[Collected data entries]
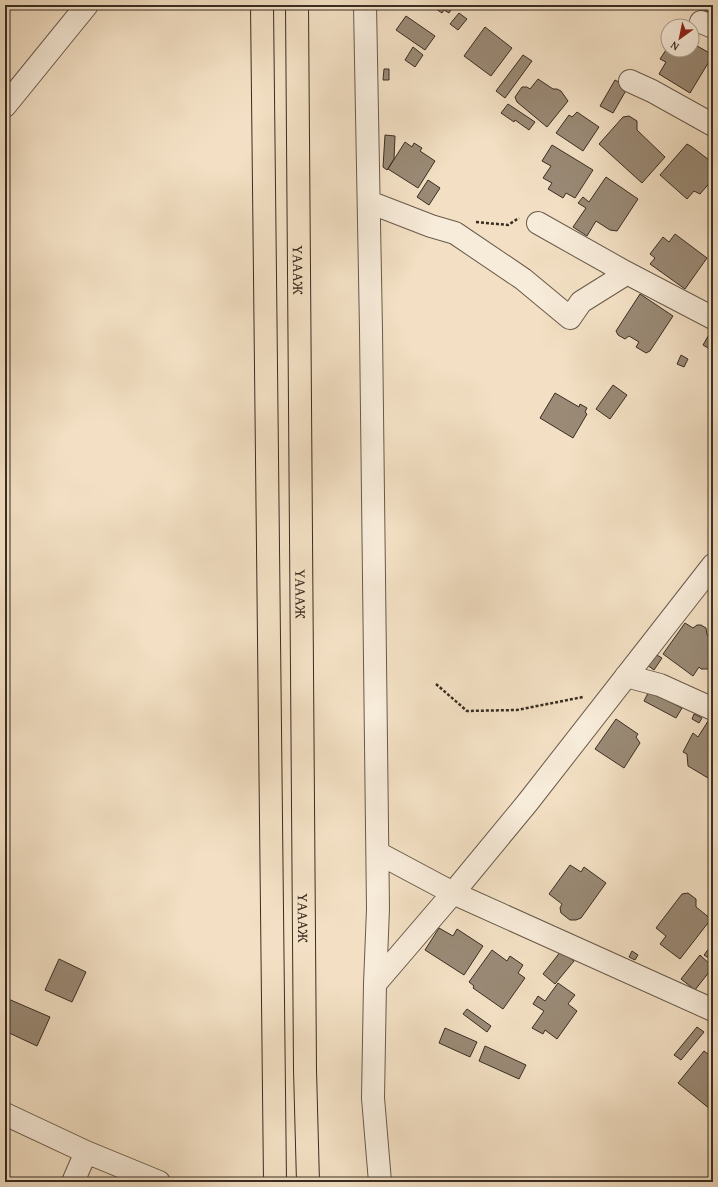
<svg xmlns="http://www.w3.org/2000/svg" width="718" height="1187" font-family="'Gentium Book Plus',serif">
  <rect width="100%" height="100%" fill="#f3e0c4"/>
  <filter id="stains"><feTurbulence type="fractalNoise" baseFrequency=".005" numOctaves="4"/><feColorMatrix values="0 0 0 0 .2 0 0 0 0 .09 0 0 0 0 .02 0 0 0 .5 -.17"/></filter>
  <radialGradient id="worn" r=".72"><stop offset=".6" stop-color="#630" stop-opacity="0"/><stop offset="1" stop-color="#630" stop-opacity=".3"/></radialGradient>
  <path fill="#9a8a76" stroke="#392d22" d="M430,5H454L449,13L444,10L442,13Z
    M702,5H713V15L700,8Z
    M459,13L467,19L458,30L450,24Z
    M406,16L435,36L425,50L396,30Z
    M485,27L512,48L491,76L464,56Z
    M692,43L713,55L690,93L659,74L666,62L660,59L668,47V50H692Z
    M413,47L423,55L415,67L405,60Z
    M523,55L532,61L505,98L496,91Z
    M384,69H389V80H383Z
    M538,79L553,89H557L561,91L568,101L547,127L517,102L515,97L522,87H527L530,89Z
    M615,80L628,87L613,113L600,106Z
    M508,104L535,122L529,130L515,120L514,122L501,113Z
    M577,112L599,127L583,151L556,133L569,115L572,117Z
    M629,116L637,121V130L665,157L642,183L599,144L623,117Z
    M385,135L395,136L394,159L387,170L383,167Z
    M405,142L412,147L414,143L422,148L420,151L435,161L418,188L388,169Z
    M687,144L692,147L713,163V179L700,194L694,191L687,199L660,175Z
    M552,145L593,170L575,198L566,193L563,198L548,189L552,183L543,178L551,166L542,161Z
    M606,177L638,199L617,231L610,230L596,221L587,236L573,227L586,208L578,203L583,197L589,202Z
    M428,180L440,188L429,205L417,197Z
    M675,234L707,258L685,289L650,264L655,258L650,254L663,237L669,242Z
    M640,294L673,316L650,351L646,353L636,347L639,342L629,336L625,339L618,335L616,331Z
    M711,331L713,333V351L703,345Z
    M681,355L688,359L684,367L677,364Z
    M613,385L627,395L610,419L596,409Z
    M555,393L579,407L580,404L587,408L585,412L587,414L573,438L540,418Z
    M685,623L693,628L697,625H701L706,628L707,635L713,639V646L711,650L713,653L712,666L708,669H701L699,667L693,676L663,654Z
    M655,654L662,658L654,670L647,665Z
    M649,691L682,708L676,718L644,701Z
    M694,714L702,718L699,723L692,719Z
    M710,718L713,720V728L708,737L713,739V781L688,766L687,754L683,752L693,733L698,737Z
    M616,719L638,734L636,737L640,743L624,768L595,749Z
    M570,865L581,872L584,867L606,883L581,918L576,920H570L561,913L560,908L562,904L549,894Z
    M688,893L696,899V907L711,919L680,959L660,944L666,936L656,928L682,894Z
    M439,928L453,936L457,929L483,946L464,975L425,950Z
    M713,943V961L704,955Z
    M492,950L507,961L510,956L523,965L518,973L525,978L503,1009L473,988L474,986L469,982Z
    M561,951L574,961L555,984L543,974Z
    M632,951L638,955L635,960L629,957Z
    M700,955L713,967L695,990L681,979Z
    M59,959L86,972L72,1002L45,990Z
    M558,983L575,995L568,1004L577,1011L557,1039L545,1030L543,1034L532,1028L544,1011L533,1004L538,996L545,1001Z
    M6,998L50,1017L37,1046L5,1031V1001Z
    M467,1009L491,1026L487,1032L463,1014Z
    M697,1027L704,1032L681,1060L674,1055Z
    M445,1028L477,1042L470,1057L439,1043Z
    M485,1046L526,1065L519,1079L479,1061Z
    M704,1051L713,1058V1105L710,1109L678,1083Z"/>
  <g fill="none" stroke-linecap="round" stroke-linejoin="round">
    <g stroke="#685a4a" stroke-width="24">
      <path id="minor" d="M365,5L371,330L378,909L375,984L373,1098L380,1182
        M701,22L713,27
        M630,81L652,91L713,125
        M5,106L87,5
        M369,202L431,226L455,233L523,279L570,318L581,302L621,277L625,272
        M538,223L625,272L713,318
        M713,565L528,802L453,893L713,1010
        M626,676L660,685L713,709
        M375,984L453,893L378,853
        M5,1114L86,1152L159,1182
        M73,1182L86,1152"/>
    </g>
    <g stroke="#392d22" stroke-width="24">
      <g id="highway">
        <path d="M262,5L275,1182"/>
        <path id="s1" d="M297,5L305,1070L308,1182"/>
      </g>
    </g>
    <path stroke="#392d22" stroke-width="2.5" stroke-dasharray="3 2" stroke-linecap="butt" d="M476,222L508,225L519,218
      M436,684L467,711L517,710L583,697"/>
    <use href="#minor" stroke="#f7ebd9" stroke-width="22"/>
    <use href="#highway" stroke="#f3e0c4" stroke-width="22"/>
  </g>
  <g text-anchor="middle" dominant-baseline="central" stroke-width="4" stroke-linejoin="round" paint-order="stroke">
    <g font-size="15" fill="#392d22" stroke="#f7ebd9">
      <text stroke="none"><textPath href="#s1" startOffset="265">ҮАААЖ</textPath></text>
      <text stroke="none"><textPath href="#s1" startOffset="589">ҮАААЖ</textPath></text>
      <text stroke="none"><textPath href="#s1" startOffset="913">ҮАААЖ</textPath></text>
    </g>
  </g>
  <rect width="718" height="1187" fill="none" stroke="#f3e0c4" stroke-width="20"/>
  <rect x="6" y="6" width="706" height="1175" fill="none" stroke="#392d22" stroke-width="2"/>
  <rect x="10" y="10" width="698" height="1167" fill="none" stroke="#392d22"/>
  <g transform="translate(680 38) rotate(213)"><circle r="19" fill="#f7ebd9" stroke="#ab9f90"/>
  <path d="M0-3L7 15L0 10L-7 15Z" fill="#8f2418"/>
  <text y="-6" font-size="11" font-weight="bold" text-anchor="middle" fill="#392d22">N</text>
  </g>
  <rect width="100%" height="100%" filter="url(#stains)"/>
  <rect width="100%" height="100%" fill="url(#worn)"/>
</svg>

* _EXERCISE DETAILS_
Transcribe all of the entries word for word, but skip any pictures they contain.

* _ANSWER SPACE_
<svg xmlns="http://www.w3.org/2000/svg" width="718" height="1187" font-family="'Gentium Book Plus',serif">
  <rect width="100%" height="100%" fill="#f3e0c4"/>
  <filter id="stains"><feTurbulence type="fractalNoise" baseFrequency=".005" numOctaves="4"/><feColorMatrix values="0 0 0 0 .2 0 0 0 0 .09 0 0 0 0 .02 0 0 0 .5 -.17"/></filter>
  <radialGradient id="worn" r=".72"><stop offset=".6" stop-color="#630" stop-opacity="0"/><stop offset="1" stop-color="#630" stop-opacity=".3"/></radialGradient>
  <path fill="#9a8a76" stroke="#392d22" d="M430,5H454L449,13L444,10L442,13Z
    M702,5H713V15L700,8Z
    M459,13L467,19L458,30L450,24Z
    M406,16L435,36L425,50L396,30Z
    M485,27L512,48L491,76L464,56Z
    M692,43L713,55L690,93L659,74L666,62L660,59L668,47V50H692Z
    M413,47L423,55L415,67L405,60Z
    M523,55L532,61L505,98L496,91Z
    M384,69H389V80H383Z
    M538,79L553,89H557L561,91L568,101L547,127L517,102L515,97L522,87H527L530,89Z
    M615,80L628,87L613,113L600,106Z
    M508,104L535,122L529,130L515,120L514,122L501,113Z
    M577,112L599,127L583,151L556,133L569,115L572,117Z
    M629,116L637,121V130L665,157L642,183L599,144L623,117Z
    M385,135L395,136L394,159L387,170L383,167Z
    M405,142L412,147L414,143L422,148L420,151L435,161L418,188L388,169Z
    M687,144L692,147L713,163V179L700,194L694,191L687,199L660,175Z
    M552,145L593,170L575,198L566,193L563,198L548,189L552,183L543,178L551,166L542,161Z
    M606,177L638,199L617,231L610,230L596,221L587,236L573,227L586,208L578,203L583,197L589,202Z
    M428,180L440,188L429,205L417,197Z
    M675,234L707,258L685,289L650,264L655,258L650,254L663,237L669,242Z
    M640,294L673,316L650,351L646,353L636,347L639,342L629,336L625,339L618,335L616,331Z
    M711,331L713,333V351L703,345Z
    M681,355L688,359L684,367L677,364Z
    M613,385L627,395L610,419L596,409Z
    M555,393L579,407L580,404L587,408L585,412L587,414L573,438L540,418Z
    M685,623L693,628L697,625H701L706,628L707,635L713,639V646L711,650L713,653L712,666L708,669H701L699,667L693,676L663,654Z
    M655,654L662,658L654,670L647,665Z
    M649,691L682,708L676,718L644,701Z
    M694,714L702,718L699,723L692,719Z
    M710,718L713,720V728L708,737L713,739V781L688,766L687,754L683,752L693,733L698,737Z
    M616,719L638,734L636,737L640,743L624,768L595,749Z
    M570,865L581,872L584,867L606,883L581,918L576,920H570L561,913L560,908L562,904L549,894Z
    M688,893L696,899V907L711,919L680,959L660,944L666,936L656,928L682,894Z
    M439,928L453,936L457,929L483,946L464,975L425,950Z
    M713,943V961L704,955Z
    M492,950L507,961L510,956L523,965L518,973L525,978L503,1009L473,988L474,986L469,982Z
    M561,951L574,961L555,984L543,974Z
    M632,951L638,955L635,960L629,957Z
    M700,955L713,967L695,990L681,979Z
    M59,959L86,972L72,1002L45,990Z
    M558,983L575,995L568,1004L577,1011L557,1039L545,1030L543,1034L532,1028L544,1011L533,1004L538,996L545,1001Z
    M6,998L50,1017L37,1046L5,1031V1001Z
    M467,1009L491,1026L487,1032L463,1014Z
    M697,1027L704,1032L681,1060L674,1055Z
    M445,1028L477,1042L470,1057L439,1043Z
    M485,1046L526,1065L519,1079L479,1061Z
    M704,1051L713,1058V1105L710,1109L678,1083Z"/>
  <g fill="none" stroke-linecap="round" stroke-linejoin="round">
    <g stroke="#685a4a" stroke-width="24">
      <path id="minor" d="M365,5L371,330L378,909L375,984L373,1098L380,1182
        M701,22L713,27
        M630,81L652,91L713,125
        M5,106L87,5
        M369,202L431,226L455,233L523,279L570,318L581,302L621,277L625,272
        M538,223L625,272L713,318
        M713,565L528,802L453,893L713,1010
        M626,676L660,685L713,709
        M375,984L453,893L378,853
        M5,1114L86,1152L159,1182
        M73,1182L86,1152"/>
    </g>
    <g stroke="#392d22" stroke-width="24">
      <g id="highway">
        <path d="M262,5L275,1182"/>
        <path id="s1" d="M297,5L305,1070L308,1182"/>
      </g>
    </g>
    <path stroke="#392d22" stroke-width="2.5" stroke-dasharray="3 2" stroke-linecap="butt" d="M476,222L508,225L519,218
      M436,684L467,711L517,710L583,697"/>
    <use href="#minor" stroke="#f7ebd9" stroke-width="22"/>
    <use href="#highway" stroke="#f3e0c4" stroke-width="22"/>
  </g>
  <g text-anchor="middle" dominant-baseline="central" stroke-width="4" stroke-linejoin="round" paint-order="stroke">
    <g font-size="15" fill="#392d22" stroke="#f7ebd9">
      <text stroke="none"><textPath href="#s1" startOffset="265">ҮАААЖ</textPath></text>
      <text stroke="none"><textPath href="#s1" startOffset="589">ҮАААЖ</textPath></text>
      <text stroke="none"><textPath href="#s1" startOffset="913">ҮАААЖ</textPath></text>
    </g>
  </g>
  <rect width="718" height="1187" fill="none" stroke="#f3e0c4" stroke-width="20"/>
  <rect x="6" y="6" width="706" height="1175" fill="none" stroke="#392d22" stroke-width="2"/>
  <rect x="10" y="10" width="698" height="1167" fill="none" stroke="#392d22"/>
  <g transform="translate(680 38) rotate(213)"><circle r="19" fill="#f7ebd9" stroke="#ab9f90"/>
  <path d="M0-3L7 15L0 10L-7 15Z" fill="#8f2418"/>
  <text y="-6" font-size="11" font-weight="bold" text-anchor="middle" fill="#392d22">N</text>
  </g>
  <rect width="100%" height="100%" filter="url(#stains)"/>
  <rect width="100%" height="100%" fill="url(#worn)"/>
</svg>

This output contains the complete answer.